PROBLEM TO SOLVE:
Return exactly the lines of the records below, starting at the line that contains "focal_35mm: 48" and ending at the line that contains "f_number: 1.78", with both of those lines kept.
——————
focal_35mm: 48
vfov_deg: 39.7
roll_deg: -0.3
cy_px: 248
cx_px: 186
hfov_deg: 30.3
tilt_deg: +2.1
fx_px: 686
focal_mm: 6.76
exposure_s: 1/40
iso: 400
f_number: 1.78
——————
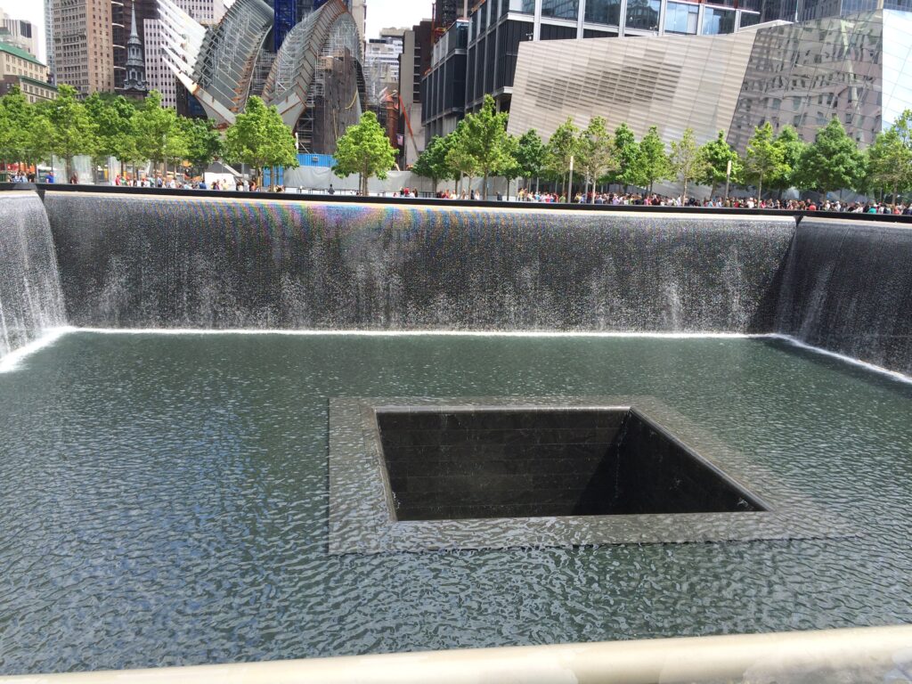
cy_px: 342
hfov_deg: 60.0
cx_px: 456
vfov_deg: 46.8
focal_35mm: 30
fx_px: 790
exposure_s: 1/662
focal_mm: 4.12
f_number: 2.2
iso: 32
——————
TASK RESULT:
focal_35mm: 48
vfov_deg: 39.7
roll_deg: -0.3
cy_px: 248
cx_px: 186
hfov_deg: 30.3
tilt_deg: +2.1
fx_px: 686
focal_mm: 6.76
exposure_s: 1/40
iso: 400
f_number: 1.78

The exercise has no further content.